Longtime crypto skeptic Sen. Elizabeth Warren (D-Mass.) is urging the government yet again to form a regulatory strategy to “mitigate the growing risks that cryptocurrencies pose to the financial system.”
In an open letter to U.S. Treasury Secretary Janet Yellen on July 26, Warren urged the Financial Stability Oversight Council (FSOC) Yellen leads to bring about a “coordinated and holistic” response to the risks of crypto.
Warren described becoming “increasingly concerned” about the danger cryptocurrency poses to investors, consumers and the environment in the absence of “sufficient regulation.” She also claimed the growing demand for crypto and its approximately $2 trillion market cap could also pose systemic risks to the U.S. financial system.
This is not Warren’s first letter to a government official concerning crypto. Earlier this month, she sent a letter to Gary Gensler, who became chairman of the Securities and Exchange Commission (SEC) in April, asking for clarity on crypto regulation by July 28. She has criticized the speculative nature of digital assets in interviews, and has pushed for regulation in her role as chair of the Senate’s Subcommittee on Economic Policy.
In her letter to Yellen, Warren wrote that the financial system’s increasing exposure to cryptocurrencies means that “material distress in the cryptocurrency market could spread throughout the financial sector.”
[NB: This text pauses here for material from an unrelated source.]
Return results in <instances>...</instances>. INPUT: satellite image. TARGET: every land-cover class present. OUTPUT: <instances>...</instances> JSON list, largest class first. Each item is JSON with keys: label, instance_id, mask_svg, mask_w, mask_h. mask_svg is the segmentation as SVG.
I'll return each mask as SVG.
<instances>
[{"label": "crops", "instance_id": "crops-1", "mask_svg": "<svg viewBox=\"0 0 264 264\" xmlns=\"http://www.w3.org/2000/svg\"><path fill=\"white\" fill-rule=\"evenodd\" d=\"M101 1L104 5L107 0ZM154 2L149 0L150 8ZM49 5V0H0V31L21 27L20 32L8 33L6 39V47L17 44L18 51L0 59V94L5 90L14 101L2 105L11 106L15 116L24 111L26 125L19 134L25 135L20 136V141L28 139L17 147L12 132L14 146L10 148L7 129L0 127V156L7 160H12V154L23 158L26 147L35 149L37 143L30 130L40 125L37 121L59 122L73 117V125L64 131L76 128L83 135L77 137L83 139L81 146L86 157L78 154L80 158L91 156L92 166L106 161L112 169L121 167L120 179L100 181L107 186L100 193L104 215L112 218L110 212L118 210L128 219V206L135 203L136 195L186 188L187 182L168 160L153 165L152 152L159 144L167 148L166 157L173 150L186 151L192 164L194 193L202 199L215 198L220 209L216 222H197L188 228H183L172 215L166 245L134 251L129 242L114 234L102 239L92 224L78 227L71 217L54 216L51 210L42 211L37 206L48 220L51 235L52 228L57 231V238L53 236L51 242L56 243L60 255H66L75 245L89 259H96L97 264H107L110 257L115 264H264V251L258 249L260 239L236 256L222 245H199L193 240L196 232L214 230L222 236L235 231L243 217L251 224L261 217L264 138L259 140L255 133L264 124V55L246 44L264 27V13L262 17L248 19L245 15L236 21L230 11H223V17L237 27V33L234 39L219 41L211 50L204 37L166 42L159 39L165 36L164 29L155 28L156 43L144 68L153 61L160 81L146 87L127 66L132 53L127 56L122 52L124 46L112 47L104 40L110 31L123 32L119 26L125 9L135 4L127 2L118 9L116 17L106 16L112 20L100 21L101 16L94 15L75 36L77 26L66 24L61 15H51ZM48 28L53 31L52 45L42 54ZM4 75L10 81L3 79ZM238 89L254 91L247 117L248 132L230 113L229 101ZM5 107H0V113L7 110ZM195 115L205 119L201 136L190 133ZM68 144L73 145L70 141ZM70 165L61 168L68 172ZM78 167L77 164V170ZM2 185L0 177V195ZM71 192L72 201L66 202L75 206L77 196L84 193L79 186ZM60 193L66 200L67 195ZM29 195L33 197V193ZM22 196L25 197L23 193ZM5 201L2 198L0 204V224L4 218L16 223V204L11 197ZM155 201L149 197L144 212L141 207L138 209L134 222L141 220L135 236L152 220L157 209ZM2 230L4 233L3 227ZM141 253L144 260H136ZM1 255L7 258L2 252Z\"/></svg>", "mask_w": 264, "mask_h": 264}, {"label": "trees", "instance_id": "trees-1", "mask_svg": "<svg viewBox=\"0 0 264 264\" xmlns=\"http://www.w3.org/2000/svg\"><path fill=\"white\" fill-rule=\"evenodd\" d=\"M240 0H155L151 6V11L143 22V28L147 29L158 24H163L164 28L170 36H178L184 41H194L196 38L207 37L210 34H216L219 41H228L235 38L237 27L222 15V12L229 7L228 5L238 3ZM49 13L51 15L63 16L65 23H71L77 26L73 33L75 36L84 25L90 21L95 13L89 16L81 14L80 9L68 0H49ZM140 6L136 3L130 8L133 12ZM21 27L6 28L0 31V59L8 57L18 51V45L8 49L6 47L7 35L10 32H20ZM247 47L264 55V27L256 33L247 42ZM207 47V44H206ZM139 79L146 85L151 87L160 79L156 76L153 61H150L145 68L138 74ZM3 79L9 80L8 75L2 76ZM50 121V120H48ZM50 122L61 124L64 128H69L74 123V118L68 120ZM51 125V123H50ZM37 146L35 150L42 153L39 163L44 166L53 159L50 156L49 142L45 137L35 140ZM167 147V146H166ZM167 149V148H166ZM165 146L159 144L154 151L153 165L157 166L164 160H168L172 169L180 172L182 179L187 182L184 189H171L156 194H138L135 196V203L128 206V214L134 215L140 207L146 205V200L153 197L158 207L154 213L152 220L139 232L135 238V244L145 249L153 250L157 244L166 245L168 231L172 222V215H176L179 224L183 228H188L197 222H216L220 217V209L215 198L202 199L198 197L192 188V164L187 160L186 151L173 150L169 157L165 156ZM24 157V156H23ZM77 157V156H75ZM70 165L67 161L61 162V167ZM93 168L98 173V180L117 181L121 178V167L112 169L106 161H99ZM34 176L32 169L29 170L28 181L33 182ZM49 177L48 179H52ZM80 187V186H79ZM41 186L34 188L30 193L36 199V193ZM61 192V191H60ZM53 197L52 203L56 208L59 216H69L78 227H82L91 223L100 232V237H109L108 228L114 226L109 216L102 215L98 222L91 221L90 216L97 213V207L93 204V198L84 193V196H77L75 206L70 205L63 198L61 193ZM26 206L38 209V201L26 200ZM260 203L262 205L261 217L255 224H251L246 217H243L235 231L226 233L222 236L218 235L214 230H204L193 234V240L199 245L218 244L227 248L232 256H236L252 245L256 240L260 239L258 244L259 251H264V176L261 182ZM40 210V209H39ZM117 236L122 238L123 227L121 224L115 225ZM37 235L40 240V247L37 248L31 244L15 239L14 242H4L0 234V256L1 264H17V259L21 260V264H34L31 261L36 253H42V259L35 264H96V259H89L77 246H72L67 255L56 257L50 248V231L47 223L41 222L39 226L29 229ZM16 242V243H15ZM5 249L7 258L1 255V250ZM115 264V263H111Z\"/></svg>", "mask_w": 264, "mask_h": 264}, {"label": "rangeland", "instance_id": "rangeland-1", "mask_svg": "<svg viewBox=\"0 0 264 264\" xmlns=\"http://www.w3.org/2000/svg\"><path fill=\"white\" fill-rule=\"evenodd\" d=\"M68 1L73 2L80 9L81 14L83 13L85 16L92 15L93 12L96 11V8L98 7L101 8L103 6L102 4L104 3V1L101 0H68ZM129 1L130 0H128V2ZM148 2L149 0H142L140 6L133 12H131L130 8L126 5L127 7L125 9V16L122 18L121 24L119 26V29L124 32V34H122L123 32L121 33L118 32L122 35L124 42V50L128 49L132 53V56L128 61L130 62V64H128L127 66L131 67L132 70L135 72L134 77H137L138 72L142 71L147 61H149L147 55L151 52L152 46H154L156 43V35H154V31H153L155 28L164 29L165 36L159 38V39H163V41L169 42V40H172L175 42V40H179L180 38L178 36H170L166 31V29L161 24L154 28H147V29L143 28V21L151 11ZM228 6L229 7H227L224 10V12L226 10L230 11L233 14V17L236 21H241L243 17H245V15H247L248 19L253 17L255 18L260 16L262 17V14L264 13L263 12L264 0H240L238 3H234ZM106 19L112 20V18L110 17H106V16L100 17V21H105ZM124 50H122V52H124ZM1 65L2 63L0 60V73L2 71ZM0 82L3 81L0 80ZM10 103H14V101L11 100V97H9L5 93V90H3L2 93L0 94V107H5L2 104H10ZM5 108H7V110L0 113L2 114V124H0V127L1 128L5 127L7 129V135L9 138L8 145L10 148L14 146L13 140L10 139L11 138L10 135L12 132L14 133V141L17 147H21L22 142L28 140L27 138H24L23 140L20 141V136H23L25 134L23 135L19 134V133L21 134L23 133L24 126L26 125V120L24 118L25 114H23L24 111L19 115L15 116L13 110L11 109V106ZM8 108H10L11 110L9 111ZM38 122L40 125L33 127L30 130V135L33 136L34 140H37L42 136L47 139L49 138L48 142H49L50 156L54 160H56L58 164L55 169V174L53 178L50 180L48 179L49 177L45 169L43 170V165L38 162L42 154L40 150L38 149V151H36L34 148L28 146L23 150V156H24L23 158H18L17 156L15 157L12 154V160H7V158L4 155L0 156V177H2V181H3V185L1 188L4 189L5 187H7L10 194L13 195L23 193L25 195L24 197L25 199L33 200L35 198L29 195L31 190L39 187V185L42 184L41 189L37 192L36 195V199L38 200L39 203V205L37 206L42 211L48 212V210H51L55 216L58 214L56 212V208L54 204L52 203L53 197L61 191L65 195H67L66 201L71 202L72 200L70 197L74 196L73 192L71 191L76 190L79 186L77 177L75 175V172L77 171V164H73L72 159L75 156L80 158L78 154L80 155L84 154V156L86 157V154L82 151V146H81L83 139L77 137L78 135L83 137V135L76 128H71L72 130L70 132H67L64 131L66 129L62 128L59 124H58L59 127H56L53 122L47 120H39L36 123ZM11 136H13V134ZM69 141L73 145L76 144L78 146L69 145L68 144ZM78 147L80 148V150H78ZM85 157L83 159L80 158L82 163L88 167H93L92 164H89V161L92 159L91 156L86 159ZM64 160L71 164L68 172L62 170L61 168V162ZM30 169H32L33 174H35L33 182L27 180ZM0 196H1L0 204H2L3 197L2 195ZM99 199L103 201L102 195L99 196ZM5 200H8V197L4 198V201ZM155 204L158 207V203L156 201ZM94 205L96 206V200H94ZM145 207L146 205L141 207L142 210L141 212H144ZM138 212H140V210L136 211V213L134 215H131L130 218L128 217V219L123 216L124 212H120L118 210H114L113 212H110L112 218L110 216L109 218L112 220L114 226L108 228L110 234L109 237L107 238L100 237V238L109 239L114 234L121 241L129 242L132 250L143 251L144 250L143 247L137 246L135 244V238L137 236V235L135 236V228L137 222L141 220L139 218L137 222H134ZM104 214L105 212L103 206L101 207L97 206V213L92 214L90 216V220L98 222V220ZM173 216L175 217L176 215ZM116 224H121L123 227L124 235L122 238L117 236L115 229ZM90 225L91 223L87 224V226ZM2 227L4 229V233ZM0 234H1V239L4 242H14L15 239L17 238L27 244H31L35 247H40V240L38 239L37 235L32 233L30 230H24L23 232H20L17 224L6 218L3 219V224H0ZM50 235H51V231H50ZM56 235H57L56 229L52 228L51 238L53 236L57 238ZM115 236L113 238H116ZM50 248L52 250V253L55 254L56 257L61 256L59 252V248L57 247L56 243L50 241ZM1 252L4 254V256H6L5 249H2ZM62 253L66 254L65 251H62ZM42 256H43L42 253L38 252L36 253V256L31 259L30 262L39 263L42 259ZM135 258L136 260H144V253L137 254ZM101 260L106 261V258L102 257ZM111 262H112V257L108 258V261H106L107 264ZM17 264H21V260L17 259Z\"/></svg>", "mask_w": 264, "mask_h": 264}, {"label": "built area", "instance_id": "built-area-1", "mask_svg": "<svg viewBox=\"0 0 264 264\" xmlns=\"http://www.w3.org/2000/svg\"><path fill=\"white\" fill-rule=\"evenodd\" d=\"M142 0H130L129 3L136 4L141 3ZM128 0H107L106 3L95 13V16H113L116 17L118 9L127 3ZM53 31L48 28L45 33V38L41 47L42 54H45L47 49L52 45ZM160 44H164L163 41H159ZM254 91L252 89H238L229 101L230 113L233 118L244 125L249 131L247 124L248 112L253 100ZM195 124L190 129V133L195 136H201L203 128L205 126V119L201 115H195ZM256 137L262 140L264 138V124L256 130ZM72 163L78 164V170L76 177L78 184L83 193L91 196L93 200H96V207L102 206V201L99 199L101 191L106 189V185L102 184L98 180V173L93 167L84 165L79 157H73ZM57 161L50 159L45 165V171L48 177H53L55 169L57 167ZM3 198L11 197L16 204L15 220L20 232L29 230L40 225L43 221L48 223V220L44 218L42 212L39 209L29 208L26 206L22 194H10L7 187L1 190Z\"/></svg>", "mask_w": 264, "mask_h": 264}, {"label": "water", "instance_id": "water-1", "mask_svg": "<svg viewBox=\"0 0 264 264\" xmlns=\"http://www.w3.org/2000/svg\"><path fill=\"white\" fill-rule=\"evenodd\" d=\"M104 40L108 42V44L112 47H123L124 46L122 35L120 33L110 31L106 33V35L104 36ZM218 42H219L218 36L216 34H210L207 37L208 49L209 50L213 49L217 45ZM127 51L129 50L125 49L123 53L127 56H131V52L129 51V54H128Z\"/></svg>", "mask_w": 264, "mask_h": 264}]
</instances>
She cited the risk posed to banks by volatile crypto prices, the “unique threats” posed by stablecoins, the emergence of decentralized finance (DeFi) and the anonymity associated with it and the rise of crypto-enabled cyber attacks as examples of the ways cryptocurrencies “ripple through nearly every corner of the financial system.”
Warren also took shots at the current, haphazard approach to crypto regulation, calling it “fractured” among various government agencies.